(PHOTO CREDIT: AP)
FROM CNN's Jack Cafferty:
Hillary Clinton has her eyes on the monster, March 4th contests in Ohio and Texas, but today's Wisconsin primary could prove to be a crucial race for her.
A win could reinvigorate her campaign and perhaps grab back some of the momentum that seems to be all Barack Obama's at this point. A loss could raise some serious questions about whether she has anything left.
Wisconsin is made up of lots and lots of voters who you'd think would support Clinton. It has been described as "practically tailor-made to resuscitate Clinton's campaign."
For example, 9 in 10 of Wisconsin's Democratic voters in 2004 were white. Clinton has so far been holding an 11% point advantage over Obama among whites. Also, working class people make up a larger proportion of Wisconsin's population than the rest of the country's Democrats. And, the state's voters tend to be a bit older than the national Democratic average.
One Democratic pollster even says Wisconsin is a place where Clinton should do better than everyone expects her to do.
But there are some wild cards out there. Turnout could be larger than in 2004, throwing off some of these estimates. Plus Wisconsin is an open primary, meaning Republicans and independents are free to vote in the Democratic primary. With McCain all but a cinch for the GOP nomination, that could happen. And from what we've seen so far, that would tend to favor Obama.
Here’s my question to you: Is the Wisconsin primary a make-or-break race for Hillary Clinton?
Interested to know which ones made it on air?
Wisconsin is only important in that if she wins big, it should give her some momentum.

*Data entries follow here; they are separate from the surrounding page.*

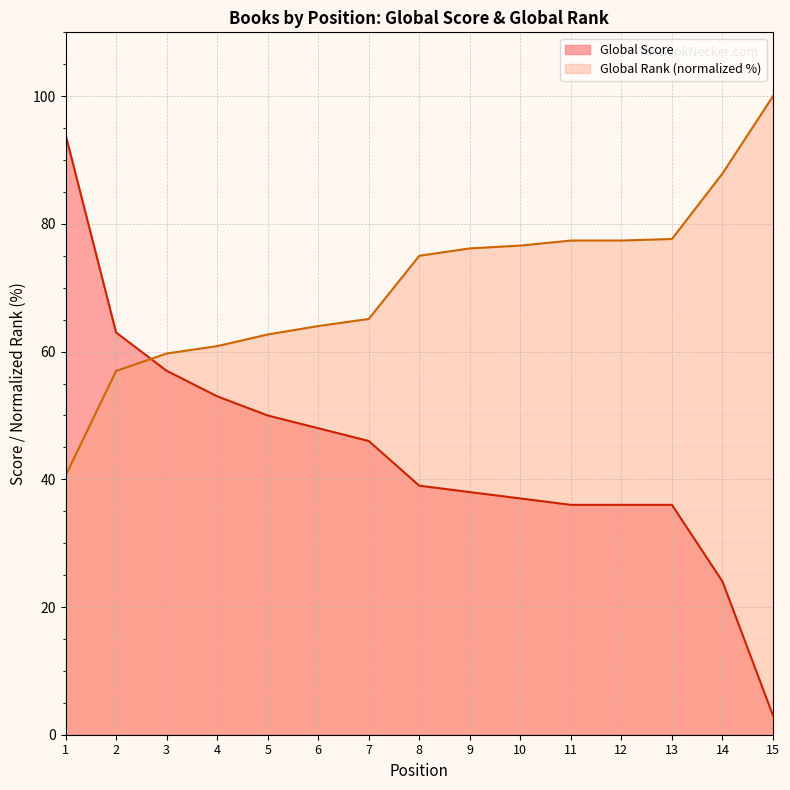

What is the value of the Global Rank point at the 11th from the left?

77.4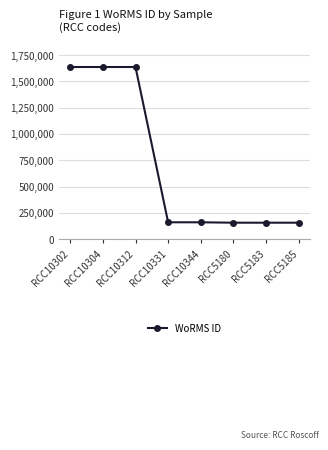

What is the ratio of the value at RCC10312 to the value at RCC10344?

10.2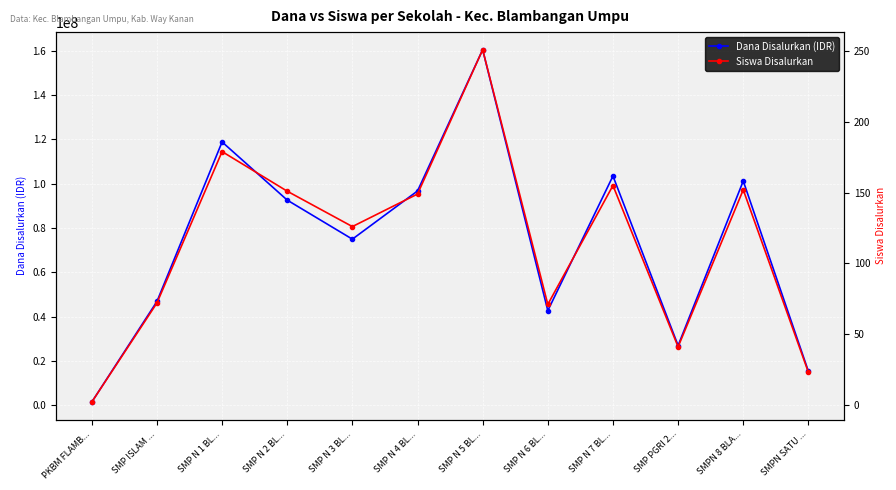

True or false: Siswa Disalurkan has a value of 41 at SMPN SATU ....

False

But what really matters are Texas and Ohio. If she doesn't win both of those by wide margins, and then do the same in Pennsylvania, I don't think she'll have a chance - unless of course, her efforts to change the rules end up working for her.
Deb from Lancaster, Pennsylvania writes:
Should Hillary Clinton lose in this "tailor-made" state, it would indicate a solid shift of not only momentum but more importantly of the political thought-process. If she loses another previously considered "in-the-bag" primary, the message is clear: For the good of the party, Hill, step aside. Being married to the president does not make you qualified.
Aaron from Wisconsin writes:
It’s make-or-break for Hillary. I'll tell you what: I was originally backing Obama, full of hope from his ideas and determination of inspirational size. Then, I find out those speeches he had me hooked on were recycled from other politicians, the ones he claims are the status quo. I vote Hillary.
Penny from Wisconsin writes:
Even though Wisconsin is the perfect place for Hillary to make a comeback, it all comes too little too late for the voters. We Wisconsin voters can tell that she only cares about us now because it can refuel her campaign. Barack has been paying attention to us all along.
Roger from Dallas writes:
Jack, We are watching the Wisconsin primary with great interest as our chance to vote comes up in two weeks. Tomorrow Sen. Obama will be here and the excitement and enthusiasm is unlike any I have ever seen. We all have great respect for Senator Clinton, but Jack, I am 61 years old and haven't been this excited and pumped up about an election in more years than I care to think about. For once, we have a clear choice and not the lesser of two evils.
Joe from Ohio writes:
I think she could win Wisconsin and lose the nomination or lose Wisconsin and win the nomination. Can we just wait and see? I know it's not as fun as speculating but this election has taken us on a ride without a road map.